Google used an about 6,144-processor machine to train PaLM, short for Pathways Language Model, on a vast multilingual collection of web documents, books, Wikipedia articles, conversations, and programming code seen on Microsoft’s GitHub site. The outcome is a robot that can explain jokes, complete sentences, answer questions, and follow its chain of thoughts to reason.
The PaLM-SayCan work marries this language understanding with the robot’s abilities. When you send a command to the robot, it pairs the language model’s suggestions with a set of about 100 skills it’s learned. And selects the best fit for the language and the robot’s skills.
Though robot tech is limited by its training and circumstances, it’s far more flexible than an industrial robot. During the experimental process, one of the instructors asks a PaLM-SayCan robot to “build me a burger,” it stacks wooden block versions of buns, pattie, lettuce, and a ketchup bottle in the correct order.
The robot’s skills and environment offer a real-world grounding for the broader possibilities of the language model, Google said. “The skills will act as the [language model’s] ‘hands and eyes,'” they said in a PaLM-SayCan research paper.
The outcome is a robot that can cope with a more complicated environment, identifying separate objects based on their usage and need. “Our performance level is high enough that we can run this outside a laboratory setting,” Hausman said.
At Google robotics offices in Mountain View, California, up to 30 wheeled Everyday Robots patrol the office. Each has a broad base for balance and locomotion, a thicker stalk rising to a human’s chest height to support an articulated “head,” a face with various cameras and a green glowing ring indicating when a robot is active, an articulated grasping arm and a spinning lidar sensor that uses a laser to create a 3D scan of its environment. On the back is a big red stop button, but the robots are built to avoid collisions.

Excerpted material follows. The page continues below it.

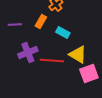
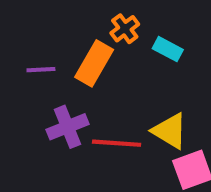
orange rectangle: (41, 22) -> (94, 63), size x1.5
cyan rectangle: (63, 33) -> (168, 49), moved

Some robots learn picking of things at stations where they’re situated. Though it’s a time-consuming effort, once one of the robots has learned most of the skills, it can be transferred to others.
Other robots glide around the offices, each with a single arm folded behind and a face pointing toward QR codes taped to windows, fire extinguishers, and a large Android robot statue. The work of these ambulatory robots is to try to learn how to behave politely around humans, said Vincent Vanhoucke, a Google distinguished scientist and director of the robotics lab.
“AI has been very successful in digital worlds, but it still has to make a significant dent solving real problems for real people in the real physical world,” Vanhoucke said. “We think it’s a great time right now for AI to migrate into the real world.”